When will customer service management and field service technology merge together?
Ball: I think the market itself created these two barrels, but I see them increasingly mixed and blurred. In the final analysis, this has to do with the customer experience. Sometimes you need to send someone to the site for installation, maintenance and monitoring.
In field service management, you have different requirements: scheduling, scheduling optimization, asset and inventory management, but whether you are on site or not, everything is related to customer experience. In customer service, when you are a large-capacity B2C transaction contact center, this is different from complex case management for loan origination or health insurance claims.
So, the way I want to describe is to have a customer service and support market. It has market segments in the industry and even professional fields, such as on-site service and off-site service. I would also like to say that on-site services are more extensive than you think…-Trucks with helmets are on the road. Field service is basically a mobile worker. You now have more activities with mobile workers, third-party contractors, and you regularly schedule appointment tasks.

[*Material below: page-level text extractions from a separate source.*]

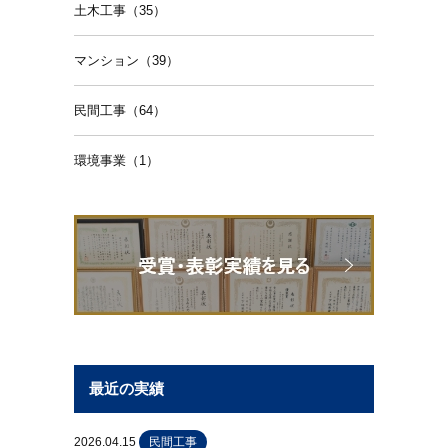
土木工事（35）
マンション（39）
民間工事（64）
環境事業（1）
最近の実績
2026.04.15
民間工事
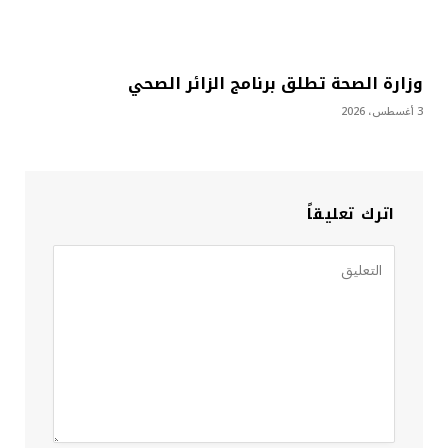
وزارة الصحة تطلق برنامج الزائر الصحي
3 أغسطس، 2026
اترك تعليقاً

Amazon sets standards for customers Experience before the pandemic. How deeply ingrained are we now mainly through it?
Bauer: Think about what the pandemic has done to all of us. It accelerates this trend that has become popular a few years ago. Digital transformation is a buzzword, I admit, but it is actually true. See what the company can do when there is no other choice.
When the pandemic began, millions of customer service agents around the world went home overnight. Companies that have invested in modern digital customer service have performed well. They had to adapt, but they did a good job. Those who have not been screwed up-they have suffered major damage. Now they have millions of agents working from home and using modern digital customer service. That is something that will last for a while. Due to the pandemic, direct-to-consumer behavior has been magnified on a large scale, and all expectations have changed. Everyone is looking forward to this now.
Editor’s note: For clarity and conciseness, this question and answer has been edited.